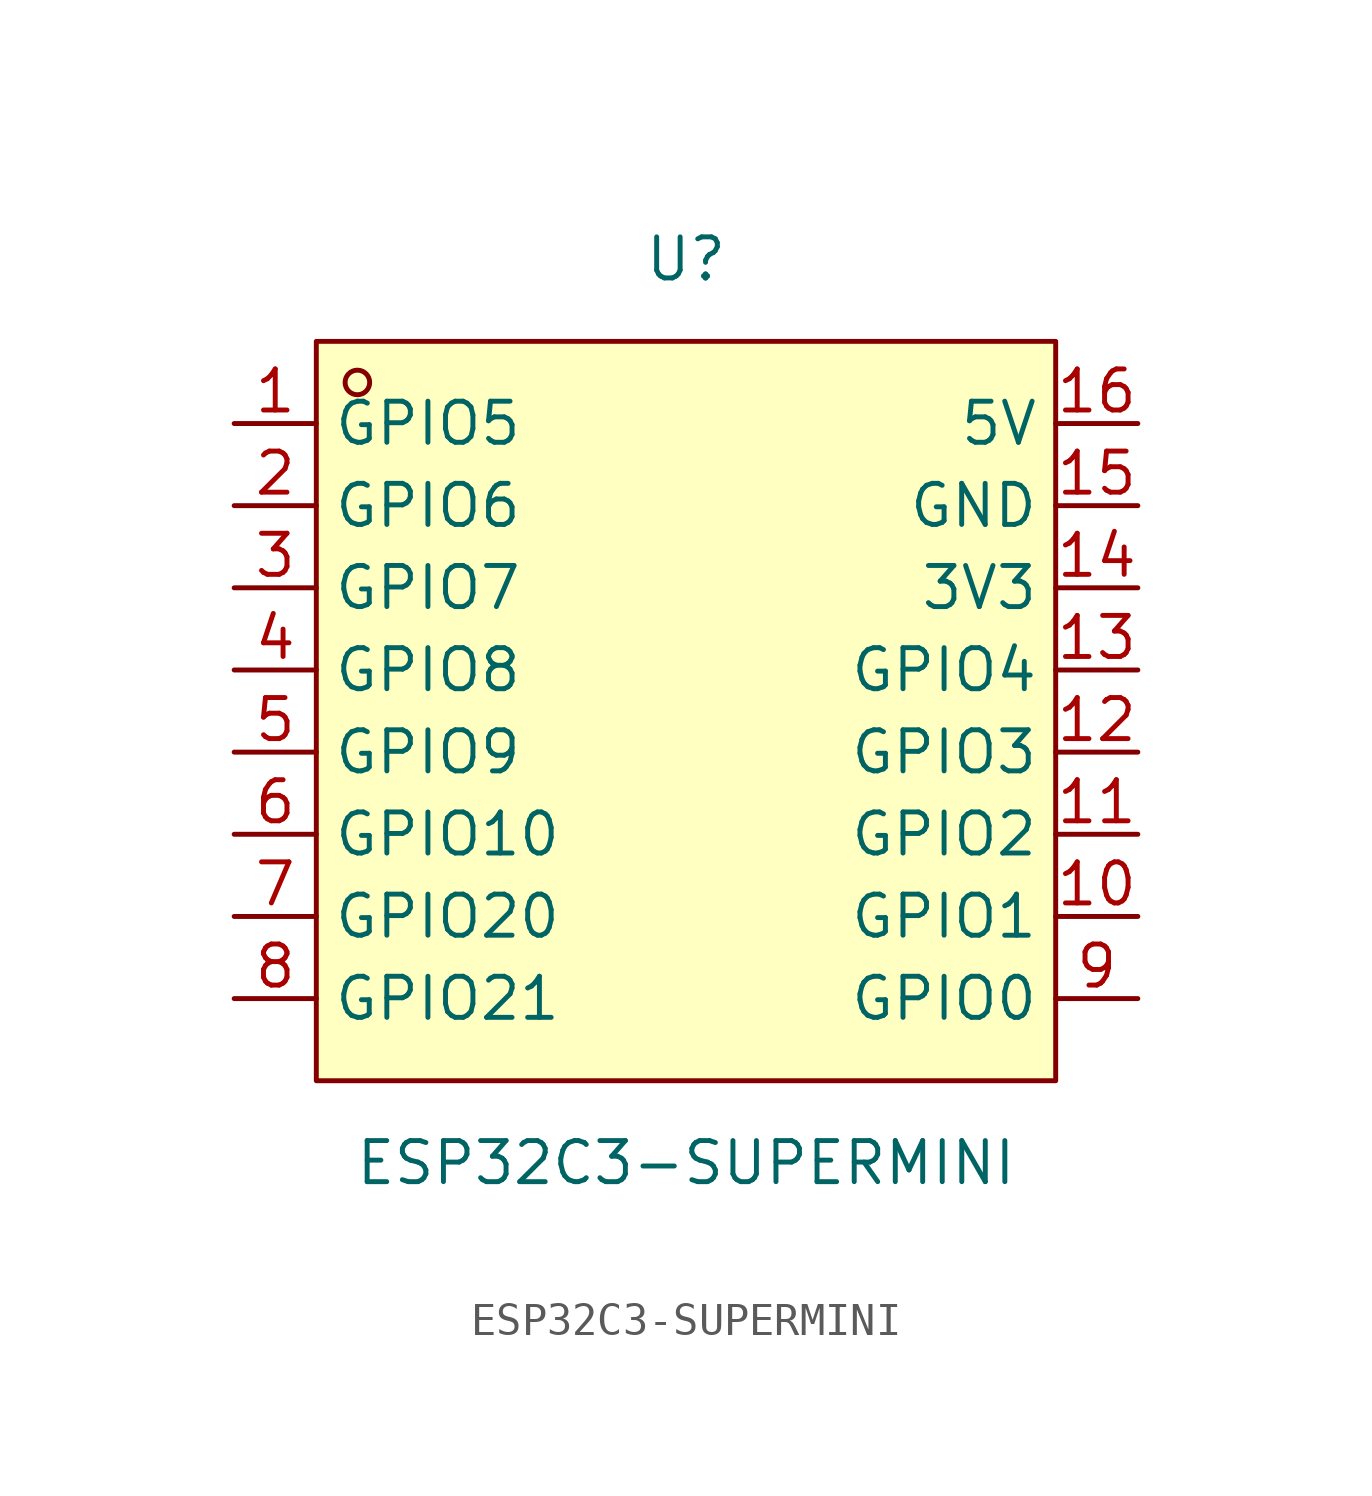
<source format=kicad_sym>
(kicad_symbol_lib
  (version 20211014)
  (generator https://github.com/uPesy/easyeda2kicad.py)
  (symbol "ESP32C3-SUPERMINI"
    (property "Reference" "U"
      (at 0 13.97 0)
      (effects (font (size 1.27 1.27))))
    (property "Value" "ESP32C3-SUPERMINI"
      (at 0 -13.97 0)
      (effects (font (size 1.27 1.27))))
    (symbol "ESP32C3-SUPERMINI_0_1"
      (rectangle (start -11.43 11.43) (end 11.43 -11.43) (stroke (width 0) (type default) (color 0 0 0 0)) (fill (type background)))
      (circle (center -10.16 10.16) (radius 0.38) (stroke (width 0) (type default) (color 0 0 0 0)) (fill (type none)))
      (pin unspecified line (at -13.97 8.89 0) (length 2.54) (name "GPIO5" (effects (font (size 1.27 1.27)))) (number "1" (effects (font (size 1.27 1.27)))))
      (pin unspecified line (at -13.97 6.35 0) (length 2.54) (name "GPIO6" (effects (font (size 1.27 1.27)))) (number "2" (effects (font (size 1.27 1.27)))))
      (pin unspecified line (at -13.97 3.81 0) (length 2.54) (name "GPIO7" (effects (font (size 1.27 1.27)))) (number "3" (effects (font (size 1.27 1.27)))))
      (pin unspecified line (at -13.97 1.27 0) (length 2.54) (name "GPIO8" (effects (font (size 1.27 1.27)))) (number "4" (effects (font (size 1.27 1.27)))))
      (pin unspecified line (at -13.97 -1.27 0) (length 2.54) (name "GPIO9" (effects (font (size 1.27 1.27)))) (number "5" (effects (font (size 1.27 1.27)))))
      (pin unspecified line (at -13.97 -3.81 0) (length 2.54) (name "GPIO10" (effects (font (size 1.27 1.27)))) (number "6" (effects (font (size 1.27 1.27)))))
      (pin unspecified line (at -13.97 -6.35 0) (length 2.54) (name "GPIO20" (effects (font (size 1.27 1.27)))) (number "7" (effects (font (size 1.27 1.27)))))
      (pin unspecified line (at -13.97 -8.89 0) (length 2.54) (name "GPIO21" (effects (font (size 1.27 1.27)))) (number "8" (effects (font (size 1.27 1.27)))))
      (pin unspecified line (at 13.97 -8.89 180) (length 2.54) (name "GPIO0" (effects (font (size 1.27 1.27)))) (number "9" (effects (font (size 1.27 1.27)))))
      (pin unspecified line (at 13.97 -6.35 180) (length 2.54) (name "GPIO1" (effects (font (size 1.27 1.27)))) (number "10" (effects (font (size 1.27 1.27)))))
      (pin unspecified line (at 13.97 -3.81 180) (length 2.54) (name "GPIO2" (effects (font (size 1.27 1.27)))) (number "11" (effects (font (size 1.27 1.27)))))
      (pin unspecified line (at 13.97 -1.27 180) (length 2.54) (name "GPIO3" (effects (font (size 1.27 1.27)))) (number "12" (effects (font (size 1.27 1.27)))))
      (pin unspecified line (at 13.97 1.27 180) (length 2.54) (name "GPIO4" (effects (font (size 1.27 1.27)))) (number "13" (effects (font (size 1.27 1.27)))))
      (pin unspecified line (at 13.97 3.81 180) (length 2.54) (name "3V3" (effects (font (size 1.27 1.27)))) (number "14" (effects (font (size 1.27 1.27)))))
      (pin unspecified line (at 13.97 6.35 180) (length 2.54) (name "GND" (effects (font (size 1.27 1.27)))) (number "15" (effects (font (size 1.27 1.27)))))
      (pin unspecified line (at 13.97 8.89 180) (length 2.54) (name "5V" (effects (font (size 1.27 1.27)))) (number "16" (effects (font (size 1.27 1.27))))))))
</source>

• [WORK ITEM] Could the data above be repeated exactly, with every picture dropped?

• [FINISHED TASK]
<source format=kicad_sym>
(kicad_symbol_lib
  (version 20211014)
  (generator https://github.com/uPesy/easyeda2kicad.py)
  (symbol "ESP32C3-SUPERMINI"
    (property "Reference" "U"
      (at 0 13.97 0)
      (effects (font (size 1.27 1.27))))
    (property "Value" "ESP32C3-SUPERMINI"
      (at 0 -13.97 0)
      (effects (font (size 1.27 1.27))))
    (symbol "ESP32C3-SUPERMINI_0_1"
      (rectangle (start -11.43 11.43) (end 11.43 -11.43) (stroke (width 0) (type default) (color 0 0 0 0)) (fill (type background)))
      (circle (center -10.16 10.16) (radius 0.38) (stroke (width 0) (type default) (color 0 0 0 0)) (fill (type none)))
      (pin unspecified line (at -13.97 8.89 0) (length 2.54) (name "GPIO5" (effects (font (size 1.27 1.27)))) (number "1" (effects (font (size 1.27 1.27)))))
      (pin unspecified line (at -13.97 6.35 0) (length 2.54) (name "GPIO6" (effects (font (size 1.27 1.27)))) (number "2" (effects (font (size 1.27 1.27)))))
      (pin unspecified line (at -13.97 3.81 0) (length 2.54) (name "GPIO7" (effects (font (size 1.27 1.27)))) (number "3" (effects (font (size 1.27 1.27)))))
      (pin unspecified line (at -13.97 1.27 0) (length 2.54) (name "GPIO8" (effects (font (size 1.27 1.27)))) (number "4" (effects (font (size 1.27 1.27)))))
      (pin unspecified line (at -13.97 -1.27 0) (length 2.54) (name "GPIO9" (effects (font (size 1.27 1.27)))) (number "5" (effects (font (size 1.27 1.27)))))
      (pin unspecified line (at -13.97 -3.81 0) (length 2.54) (name "GPIO10" (effects (font (size 1.27 1.27)))) (number "6" (effects (font (size 1.27 1.27)))))
      (pin unspecified line (at -13.97 -6.35 0) (length 2.54) (name "GPIO20" (effects (font (size 1.27 1.27)))) (number "7" (effects (font (size 1.27 1.27)))))
      (pin unspecified line (at -13.97 -8.89 0) (length 2.54) (name "GPIO21" (effects (font (size 1.27 1.27)))) (number "8" (effects (font (size 1.27 1.27)))))
      (pin unspecified line (at 13.97 -8.89 180) (length 2.54) (name "GPIO0" (effects (font (size 1.27 1.27)))) (number "9" (effects (font (size 1.27 1.27)))))
      (pin unspecified line (at 13.97 -6.35 180) (length 2.54) (name "GPIO1" (effects (font (size 1.27 1.27)))) (number "10" (effects (font (size 1.27 1.27)))))
      (pin unspecified line (at 13.97 -3.81 180) (length 2.54) (name "GPIO2" (effects (font (size 1.27 1.27)))) (number "11" (effects (font (size 1.27 1.27)))))
      (pin unspecified line (at 13.97 -1.27 180) (length 2.54) (name "GPIO3" (effects (font (size 1.27 1.27)))) (number "12" (effects (font (size 1.27 1.27)))))
      (pin unspecified line (at 13.97 1.27 180) (length 2.54) (name "GPIO4" (effects (font (size 1.27 1.27)))) (number "13" (effects (font (size 1.27 1.27)))))
      (pin unspecified line (at 13.97 3.81 180) (length 2.54) (name "3V3" (effects (font (size 1.27 1.27)))) (number "14" (effects (font (size 1.27 1.27)))))
      (pin unspecified line (at 13.97 6.35 180) (length 2.54) (name "GND" (effects (font (size 1.27 1.27)))) (number "15" (effects (font (size 1.27 1.27)))))
      (pin unspecified line (at 13.97 8.89 180) (length 2.54) (name "5V" (effects (font (size 1.27 1.27)))) (number "16" (effects (font (size 1.27 1.27))))))))
</source>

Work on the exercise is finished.